WORK TO BE COMPLETED >>
Format the lines of the items below, from the line holding "Please work out" through the line holding "382.5], [0, 0, 1]] dist [0.045304, -0.002726]", inclusive, as a numbered list with blank lines dropped. Leave the pictures out of the list.

RECORDS FOR PROCESSING >>
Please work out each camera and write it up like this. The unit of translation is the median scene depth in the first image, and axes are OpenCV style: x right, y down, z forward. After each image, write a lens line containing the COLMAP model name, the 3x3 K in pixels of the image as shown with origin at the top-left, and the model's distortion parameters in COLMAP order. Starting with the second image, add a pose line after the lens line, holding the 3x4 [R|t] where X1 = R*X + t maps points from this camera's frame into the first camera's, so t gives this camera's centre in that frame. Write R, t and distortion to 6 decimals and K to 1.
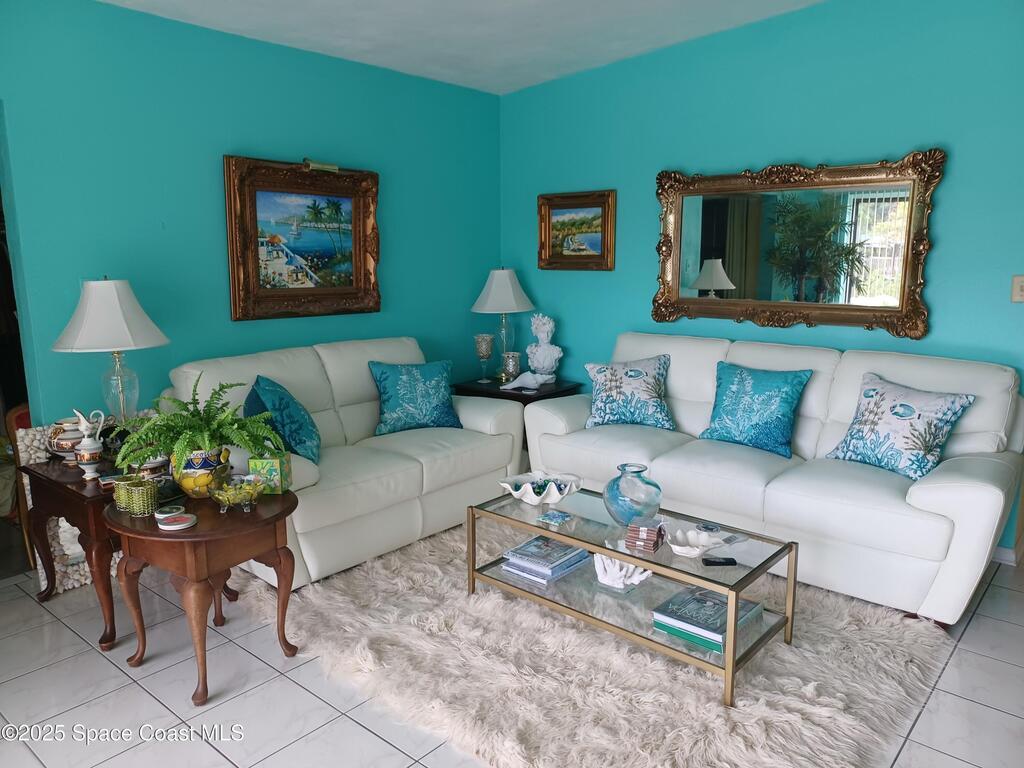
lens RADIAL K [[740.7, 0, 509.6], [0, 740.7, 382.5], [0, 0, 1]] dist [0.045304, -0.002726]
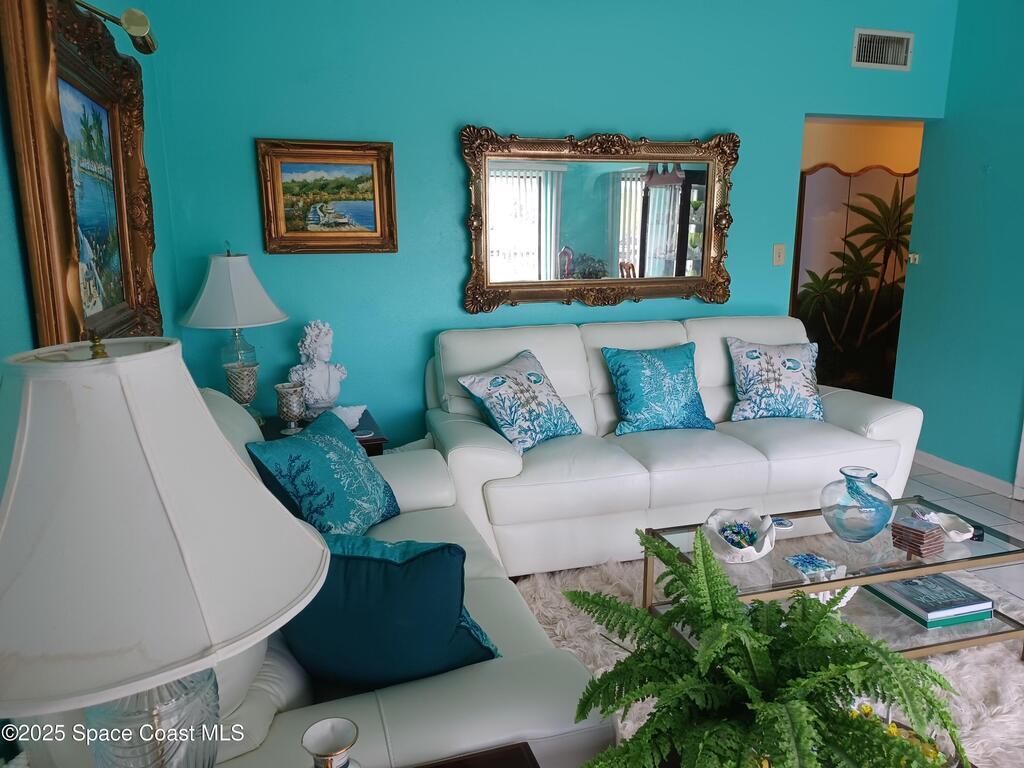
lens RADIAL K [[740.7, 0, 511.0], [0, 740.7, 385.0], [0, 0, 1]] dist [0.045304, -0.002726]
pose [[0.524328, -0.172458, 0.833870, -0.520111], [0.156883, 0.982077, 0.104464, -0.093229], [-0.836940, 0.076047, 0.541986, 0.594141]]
==
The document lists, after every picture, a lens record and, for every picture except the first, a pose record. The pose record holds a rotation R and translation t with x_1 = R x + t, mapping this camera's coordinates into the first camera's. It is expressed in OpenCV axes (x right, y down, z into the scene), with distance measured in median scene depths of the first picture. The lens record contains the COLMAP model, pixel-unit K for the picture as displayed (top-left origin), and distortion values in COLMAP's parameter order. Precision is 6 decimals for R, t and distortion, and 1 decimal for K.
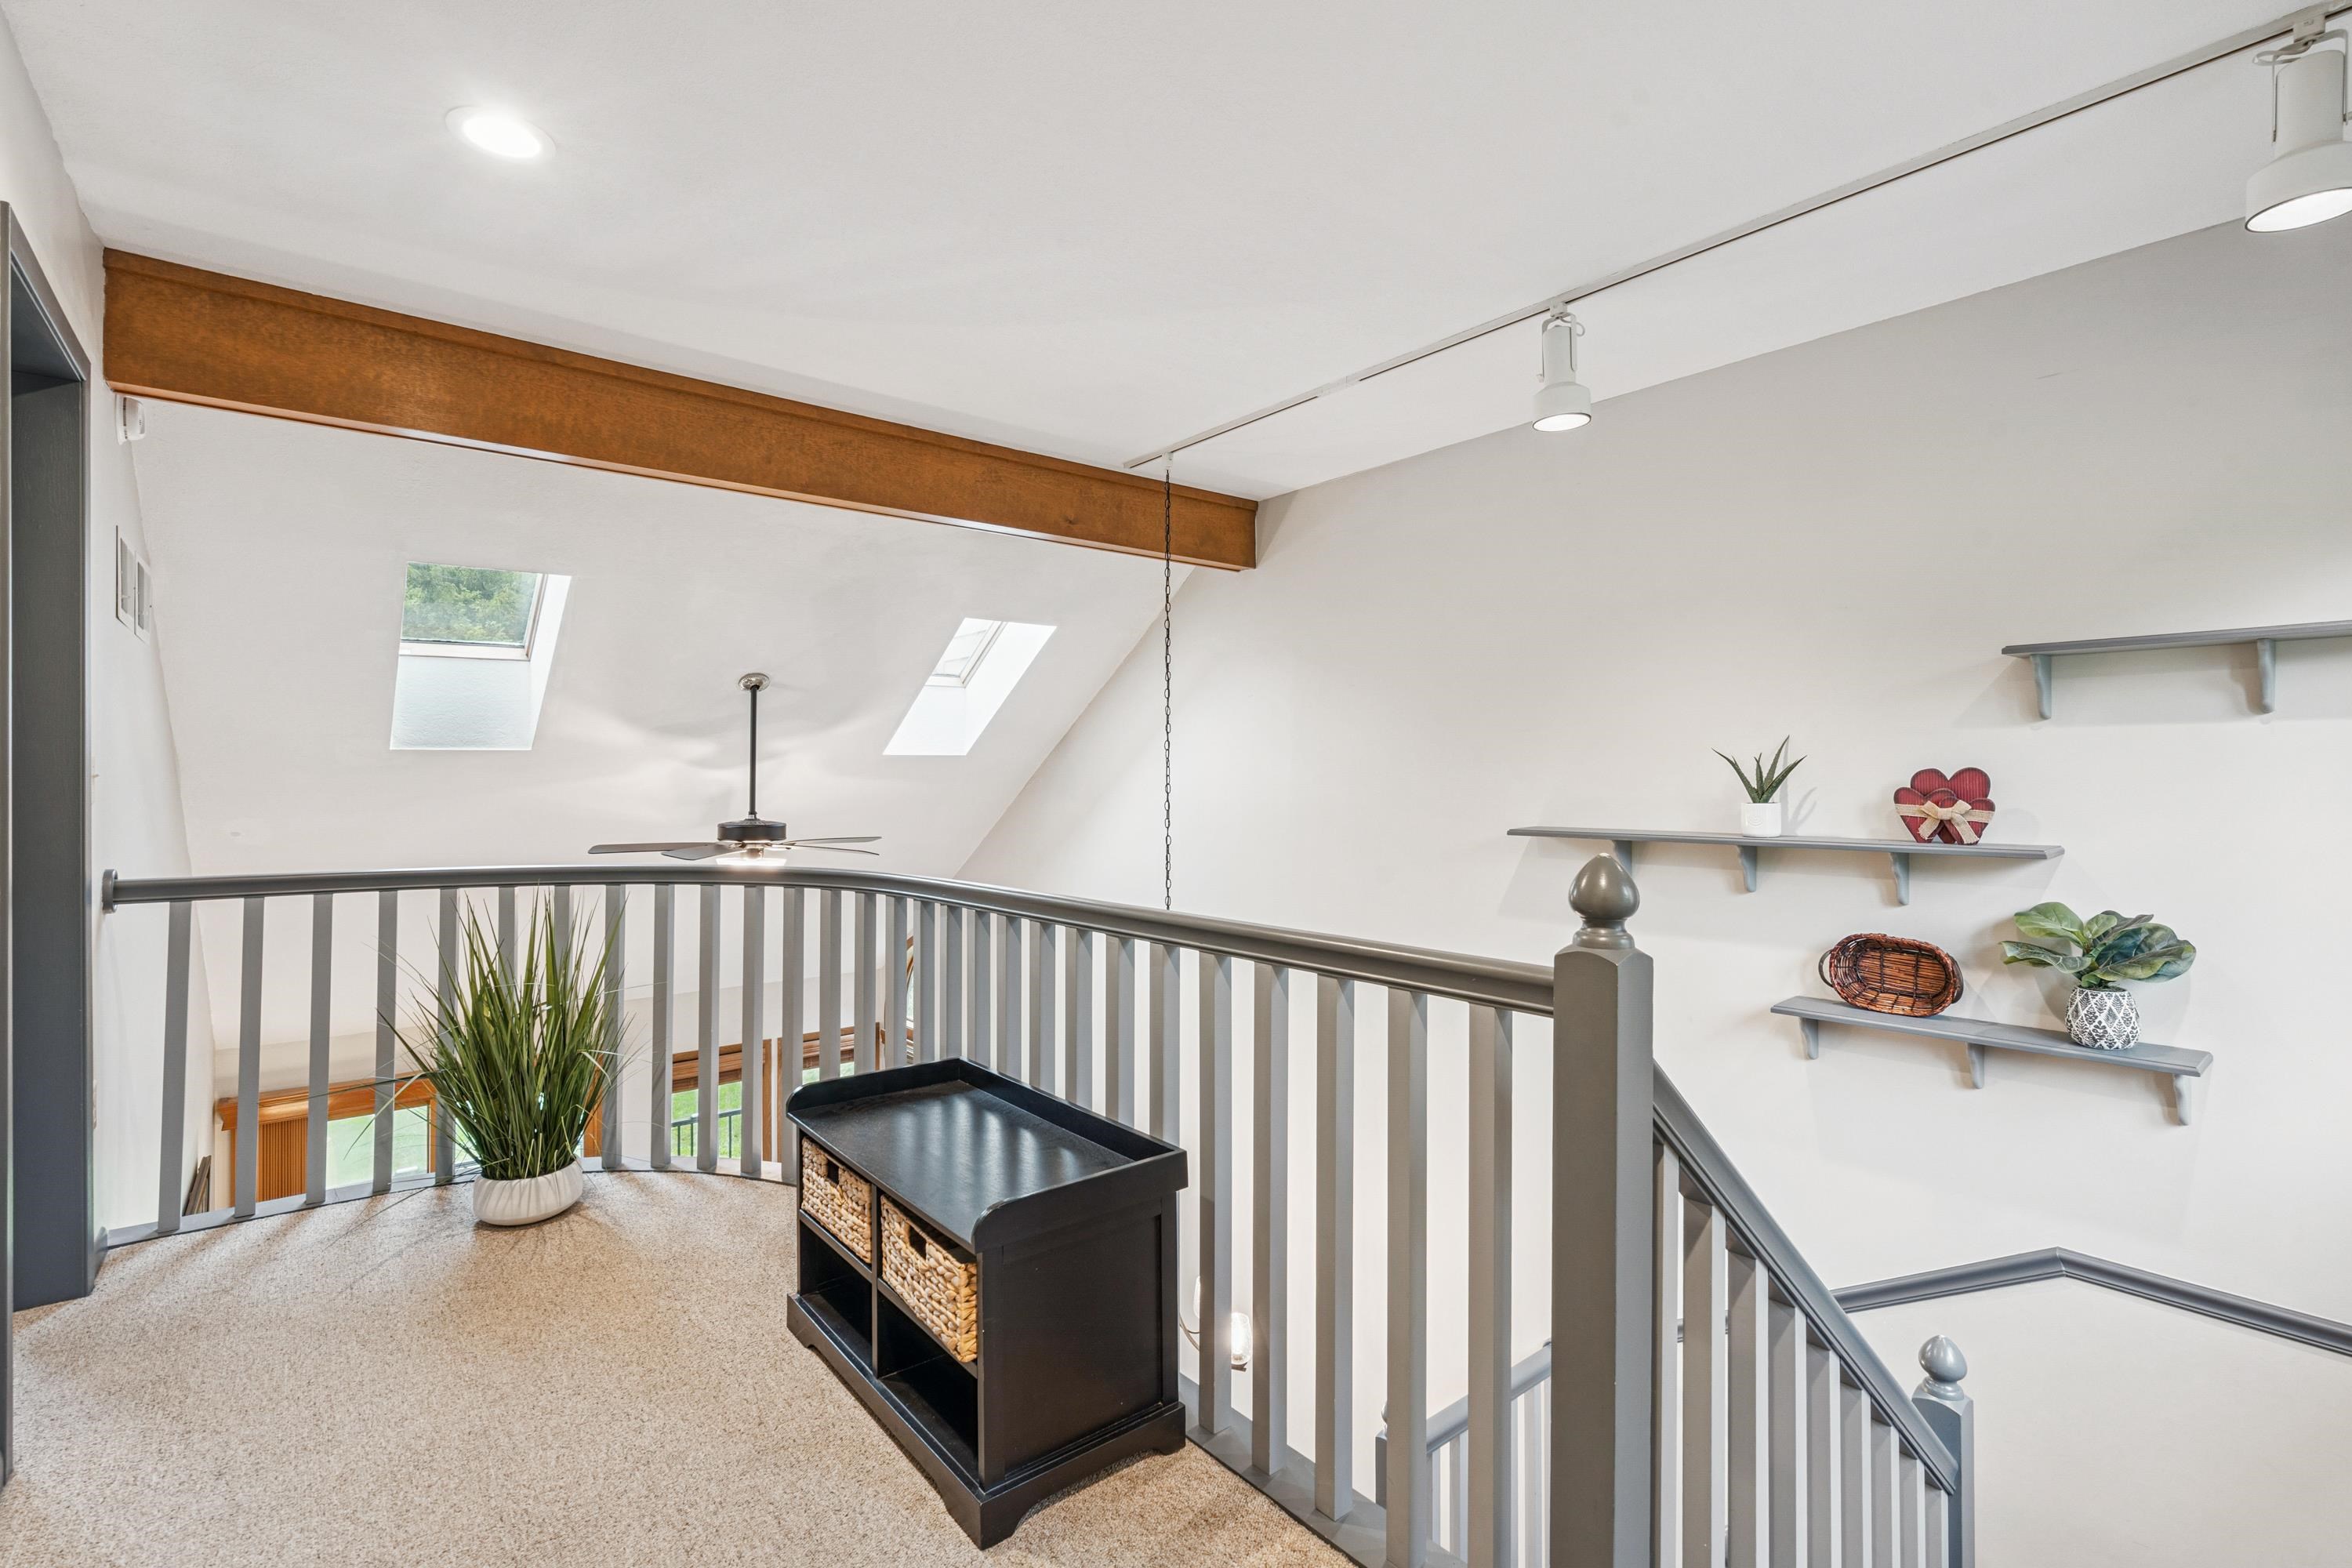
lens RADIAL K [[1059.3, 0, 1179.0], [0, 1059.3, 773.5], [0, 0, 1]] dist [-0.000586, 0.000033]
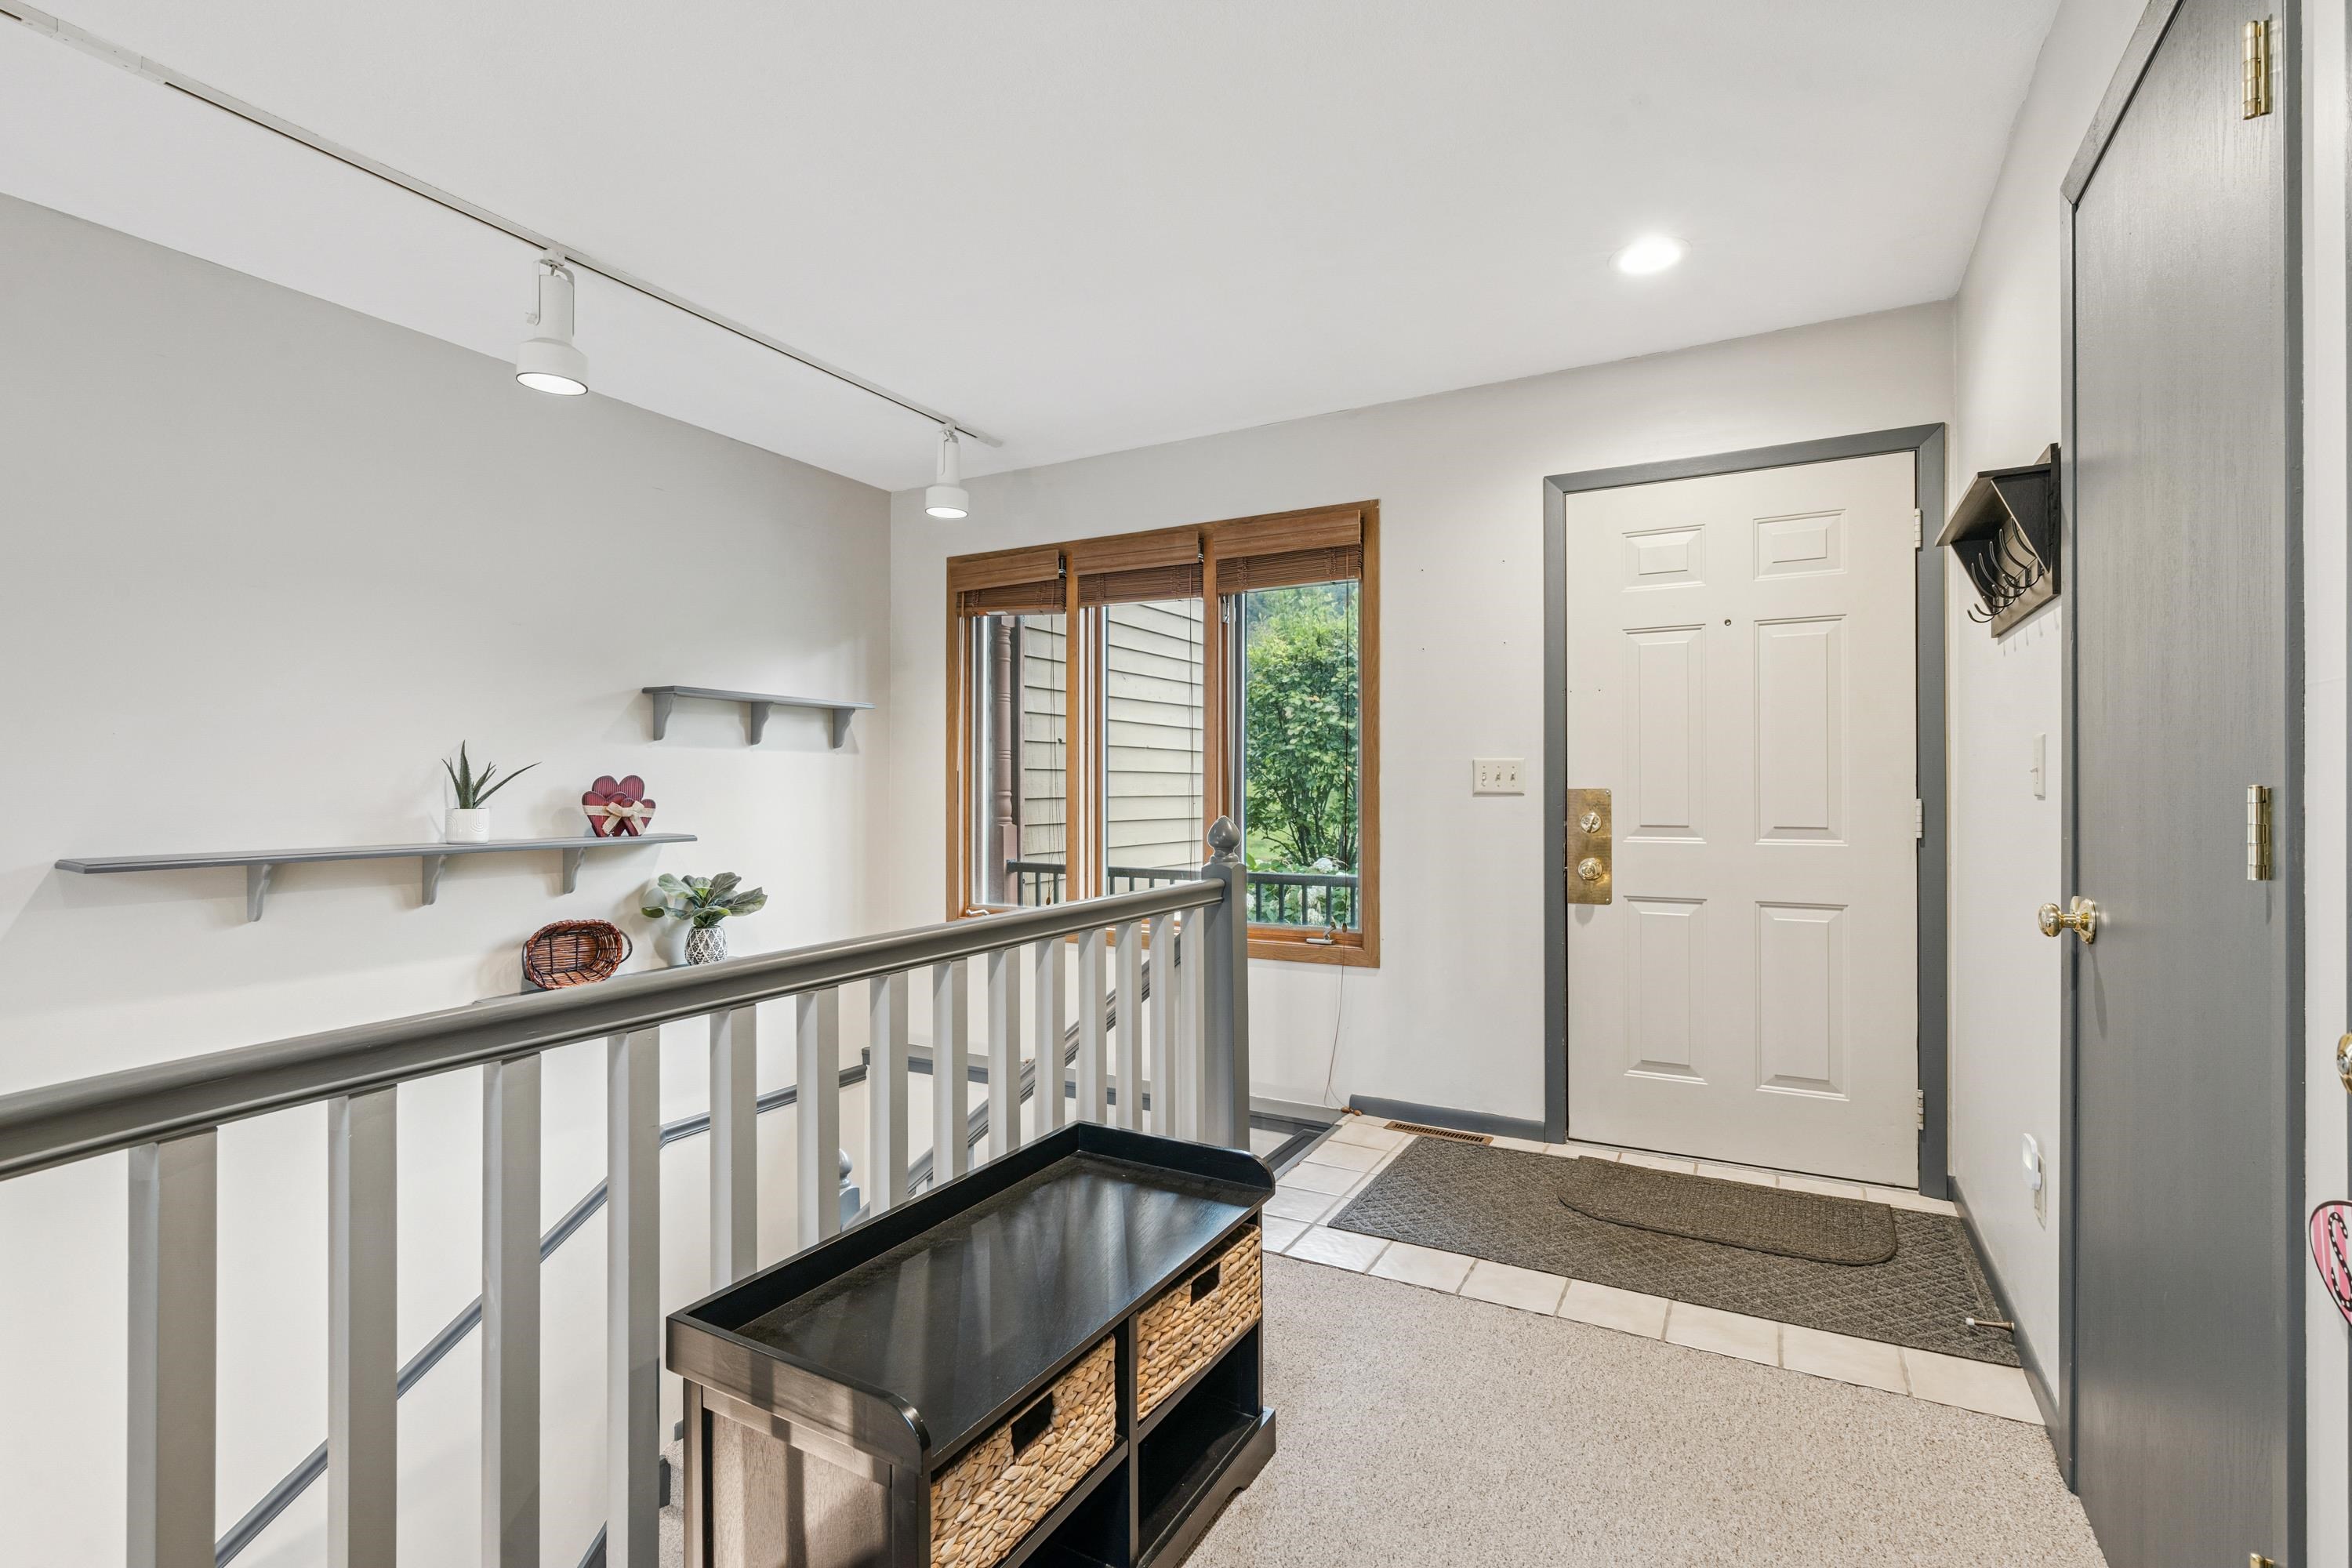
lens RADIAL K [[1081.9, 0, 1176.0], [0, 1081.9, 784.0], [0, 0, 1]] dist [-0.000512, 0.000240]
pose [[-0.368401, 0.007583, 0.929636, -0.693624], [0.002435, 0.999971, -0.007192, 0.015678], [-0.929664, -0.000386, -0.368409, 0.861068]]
* * *
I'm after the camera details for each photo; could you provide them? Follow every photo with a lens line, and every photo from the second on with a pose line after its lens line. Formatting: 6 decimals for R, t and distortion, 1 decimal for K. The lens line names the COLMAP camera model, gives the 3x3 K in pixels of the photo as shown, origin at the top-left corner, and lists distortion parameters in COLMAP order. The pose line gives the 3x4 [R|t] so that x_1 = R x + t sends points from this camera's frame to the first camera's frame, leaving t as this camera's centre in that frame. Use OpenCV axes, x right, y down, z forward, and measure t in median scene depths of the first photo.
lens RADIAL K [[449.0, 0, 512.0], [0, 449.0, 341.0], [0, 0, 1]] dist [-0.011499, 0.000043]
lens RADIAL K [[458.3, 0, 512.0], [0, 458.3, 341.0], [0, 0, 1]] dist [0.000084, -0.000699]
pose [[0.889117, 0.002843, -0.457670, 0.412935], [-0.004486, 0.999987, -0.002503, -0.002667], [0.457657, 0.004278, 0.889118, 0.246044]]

RESULT >>
1. Please work out each camera and write it up like this. The unit of translation is the median scene depth in the first image, and axes are OpenCV style: x right, y down, z forward. After each image, write a lens line containing the COLMAP model name, the 3x3 K in pixels of the image as shown with origin at the top-left, and the model's distortion parameters in COLMAP order. Starting with the second image, add a pose line after the lens line, holding the 3x4 [R|t] where X1 = R*X + t maps points from this camera's frame into the first camera's, so t gives this camera's centre in that frame. Write R, t and distortion to 6 decimals and K to 1.
2. lens RADIAL K [[740.7, 0, 509.6], [0, 740.7, 382.5], [0, 0, 1]] dist [0.045304, -0.002726]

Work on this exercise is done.